ENBIS-18 in Nancy

2 – 25 September 2018; Ecoles des Mines, Nancy (France) Abstract submission: 20 December 2017 – 4 June 2018

Binary Test of Latent Ability: Evaluation & Design Problems

5 September 2018, 11:30 – 11:50


Submitted by
Emil Bashkansky
Emil Bashkansky (ORT Braude College of Engineering), Vladimir Turetsky (ORT Braude College of Engineering)
In recent years substantial progress in the analysis and interpretation of the binary test results has been achieved. Recall that we are talking about the simplest issue of uni-dimensional ability - a, when the test item performance of the object under test (OUT) can be explained by a single latent ability. The test consists of a set of K test items, every test item response is estimated on the binary scale basis (pass/fail) and we need to evaluate the intrinsic ability of this OUT. Usually, it is assumed that the results of different test items, applied to the same OUT, are conditionally independent (i.e., the response to one test item does not affect the response to another). Given specific item response function (IRF) model, assessment of the tested ability usually is produced according to the principle of maximum likelihood estimation (MLE) or on the basis of Bayesian approach (if some preliminary information about the tested ability exists).
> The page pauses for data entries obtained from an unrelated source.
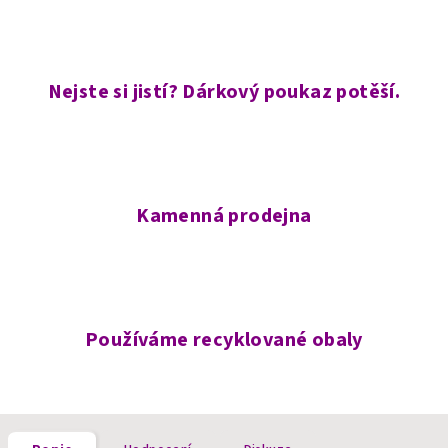
Nejste si jistí? Dárkový poukaz potěší.
Kamenná prodejna
Používáme recyklované obaly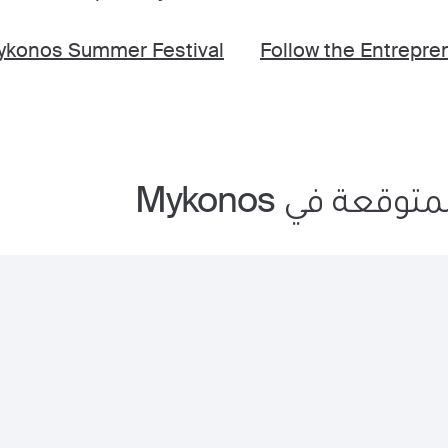
ykonos Summer Festival
Follow the Entrepre
وقعة في Mykonos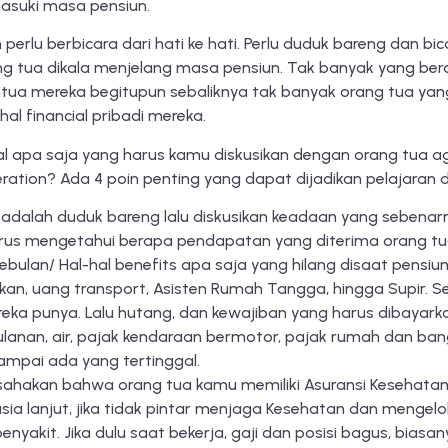
asuki masa pensiun.
rlu berbicara dari hati ke hati. Perlu duduk bareng dan bica
 tua dikala menjelang masa pensiun. Tak banyak yang berani
tua mereka begitupun sebaliknya tak banyak orang tua ya
al financial pribadi mereka.
hal apa saja yang harus kamu diskusikan dengan orang tua a
ation? Ada 4 poin penting yang dapat dijadikan pelajaran d
adalah duduk bareng lalu diskusikan keadaan yang sebenarny
arus mengetahui berapa pendapatan yang diterima orang tu
bulan/ Hal-hal benefits apa saja yang hilang disaat pensiun
an, uang transport, Asisten Rumah Tangga, hingga Supir. S
eka punya. Lalu hutang, dan kewajiban yang harus dibayarkan 
lanan, air, pajak kendaraan bermotor, pajak rumah dan ba
ampai ada yang tertinggal.
sahakan bahwa orang tua kamu memiliki Asuransi Kesehatan, 
sia lanjut, jika tidak pintar menjaga Kesehatan dan mengelo
enyakit. Jika dulu saat bekerja, gaji dan posisi bagus, bia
When levels of test items difficulties are known beforehand, the problem solution is relatively easy, but when the amount of OUTs is bounded and levels of difficulties are unknown beforehand, analysis of the results faces significant computational difficulties. Nevertheless, in principle, the problem is solvable. However, at the moment when we think how to optimally allocate test resources, that is, how to choose the levels of test items difficulties, how many repetitions to perform for every level, what is the criterion of optimality etc., we come to the unexplored terra incognita. Our lecture is rather an attempt to describe a possible approaches and criteria to the test planning problem, than its complete solution. We will also treat some real applications of the proposed approach in education and antagonistic games.